Blackfriars' Marketing

Tuesday, November 06, 2007

The incredible shrinking Microsoft



The financial and investing world seems to be going gaga over Microsoft lately, having been blown away by its recent quarterly earnings report which seems to indicate the company is having record quarter after record quarter. Some analysts are predicting Microsoft's stock price could hit $50 in the not too distant future because of these amazing results. So forgive me if I ask an impolite question:

Then why does Microsoft's balance sheet keep shrinking when it is making so much money?

Now this isn't normally the case. If we look at Apple's latest 10-Q (the official SEC filing where the company reports earnings and balance sheet information), we find that its assets grew from $17 billion to $25 billion between 2006 and 2007. That should be no surprise, since the company is making lots of money from Macs, iPods, and iPhones. As the company makes money, it invests that money unless it give it back to stockholders. Those investments show up on the balance sheet. Cool.

Except when it's Microsoft. As I noted back in May, Microsoft's asset base has been shrinking over the past year, going from nearly $70 billion in June 2006 down to $66 billion at the beginning of the year and down to $64 billion as of March 31. It hit $63 billion as of the end of July. Yeah, Now that's a change of $7 billion that's gone poof from Microsoft's balance sheet. And it's not shareholder dividends -- those only account for less than $1 billion over the period.

Now in Microsoft's latest filing (the balance sheet is on page 2), it managed to push those assets back up to $65 billion, so life should be good, right? Well, not so much. The problem is a little balance sheet item called "Goodwill". That ballooned from about $5 billion to over $10 billion in the last three months. Why? Oh yeah. Because Microsoft paid nearly $6 billion for aQuantive, an advertising company with about $450 million in annual revenue. And since Microsoft paid cash for that company, the value it received over and above the tangible assets go on the balance sheet as goodwill. For aQuantive, that's about $5 billion.

But just because that value is on the balance sheet doesn't mean the asset is actually worth anything like that value. Goodwill values are typically carried for years and eventually written off because companies often overpay during acquisitions. Microsoft, despite its billions in the bank, is no exception to that rule. And if we subtract off Microsoft's overpayment from its balance sheet, the company's assets are down to about $60 billion. That means that excluding the aQuantive goodwill, Microsoft's hard assets have shunk $10 billion or 15% over 15 months. Wow. A billion here, a billion there, pretty soon you're talking about real money.
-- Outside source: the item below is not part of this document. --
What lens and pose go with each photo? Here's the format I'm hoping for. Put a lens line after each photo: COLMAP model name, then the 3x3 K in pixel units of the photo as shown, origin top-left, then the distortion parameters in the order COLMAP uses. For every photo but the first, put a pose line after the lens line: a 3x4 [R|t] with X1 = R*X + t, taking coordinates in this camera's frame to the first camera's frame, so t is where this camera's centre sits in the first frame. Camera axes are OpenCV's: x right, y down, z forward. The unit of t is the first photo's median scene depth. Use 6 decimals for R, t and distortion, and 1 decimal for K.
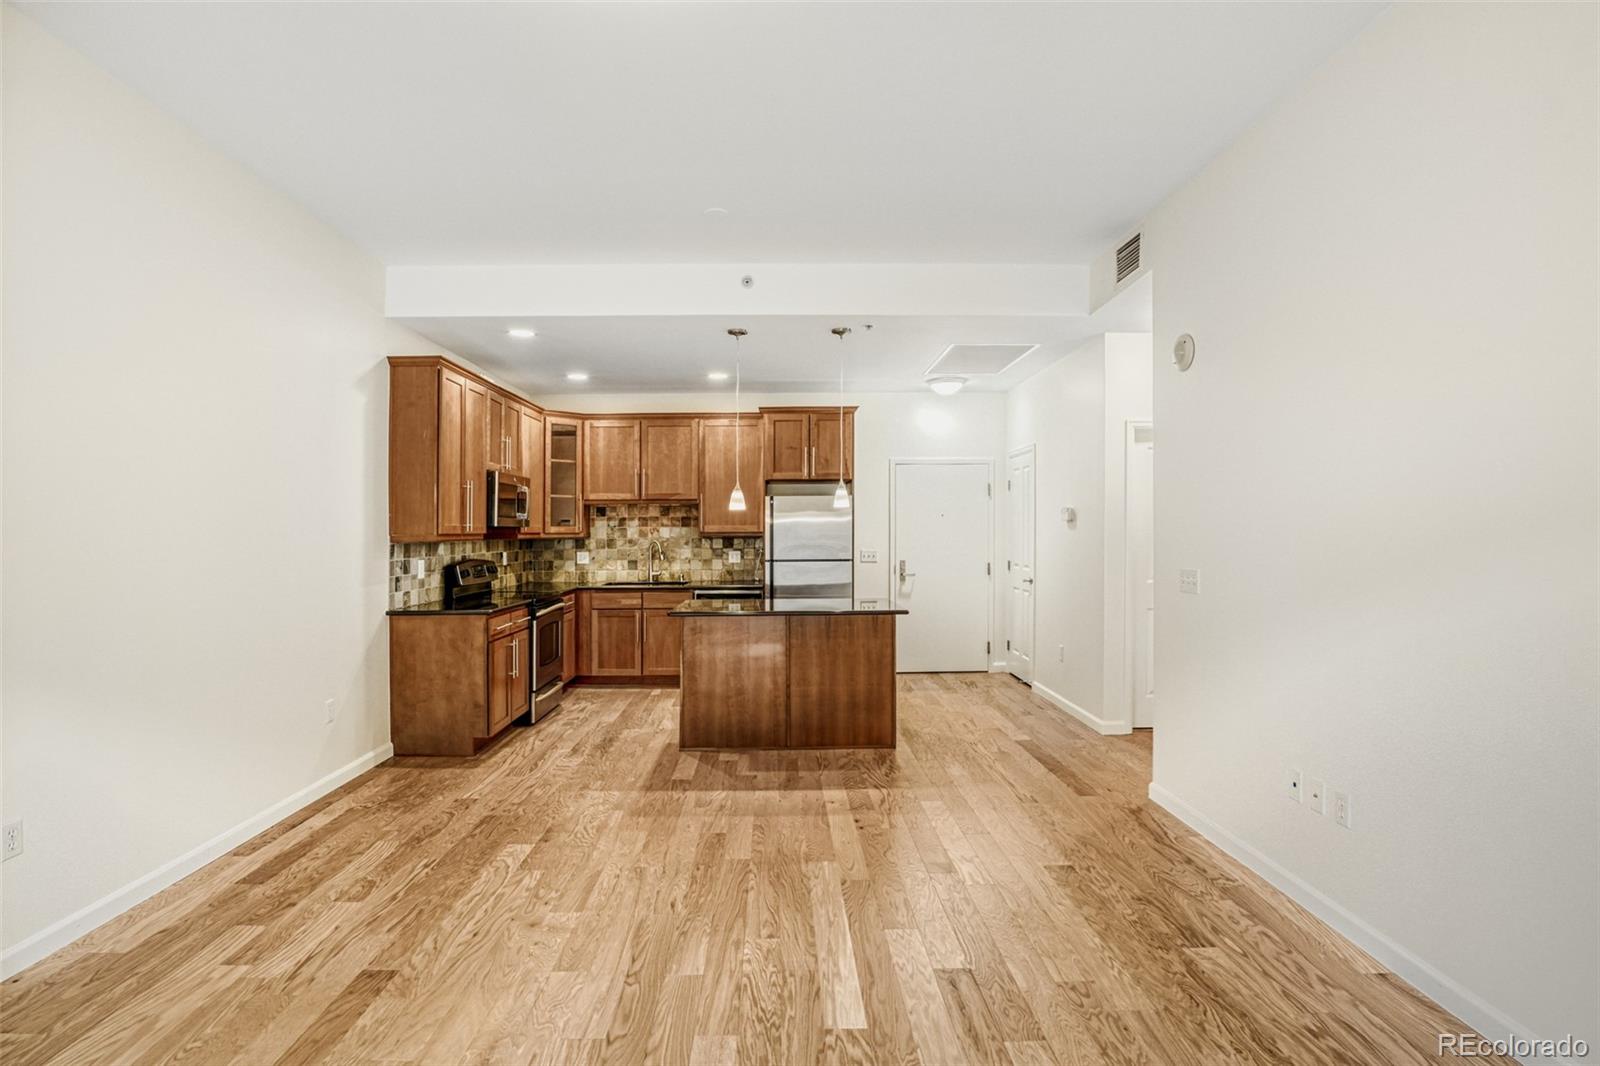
lens RADIAL K [[766.7, 0, 773.7], [0, 766.7, 499.9], [0, 0, 1]] dist [-0.042491, 0.013258]
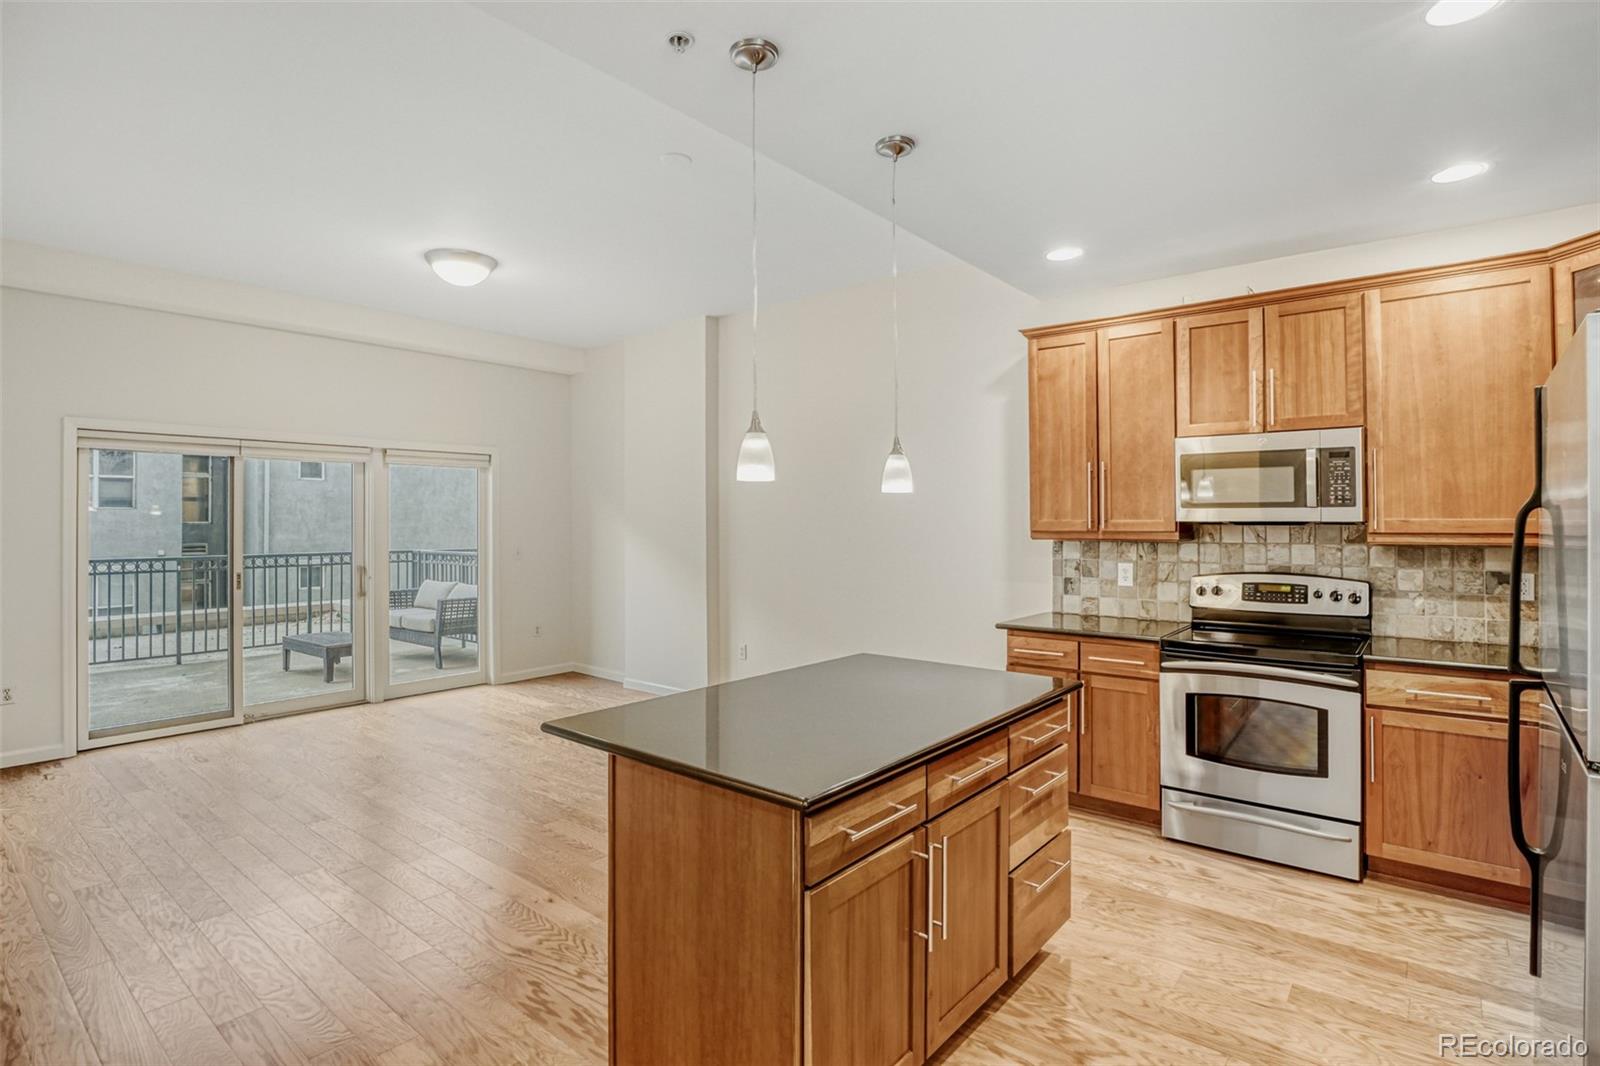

So where have those assets gone? Well, about $7 billion has gone to funding Microsoft's XBox 360 initiative, which has bought it the number two spot in next-generation video games. However, the company still loses money on each console sold and while it made money on the Halo 3 launch, there are no future Halo launches scheduled, so we expect that business unit to go back to its money-losing ways. We've already noted that the company has spent nearly $6 billion to get into the advertising business, with few signs of success there. And Microsoft's Online Services Business is continuing to lose money as well.

Some other interesting points in the Microsoft 10-Q statement: the company is under an IRS tax audit for the years 2000-2006. Some of Microsoft's declining shareholder equity is due to a $7 billion increase in reserves Microsoft has booked to account for some of its tax provisions under the new FIN 48 rules, which it must record on the balance sheet if it has less than a 50% chance of its position being upheld. The result: net shareholder equity declined from $36 billion to $32 billion between 2006 and 2007.

Now to be fair, I concede that Microsoft's Windows and Office businesses are generating billions in profit every quarter. But companies like GE, Apple, Intel, and others seem to use their billions to grow the net worth of their companies. Only Microsoft appears to use those billions to make its company smaller and worth less. And with 9.5 billion Microsoft shares outstanding, it doesn't take much dilution of value before one has to ask whether those shares are worth their current valuation, to say nothing of twice their value. After all, why pay a premium for a depreciating asset?

So the next time someone tries to sell you on Microsoft coming back as the next big growth stock, ask them this simple question: "Why should I invest in a company whose that has lost 12% in shareholder equity in a year and whose assets are declining?" I'm not sure there's a good answer.

Full disclosure: The author is not an accountant and has no positions in Microsoft, GE, or Intel. He does, however, own Apple and Google stocks, both of which some may view as Microsoft competitors.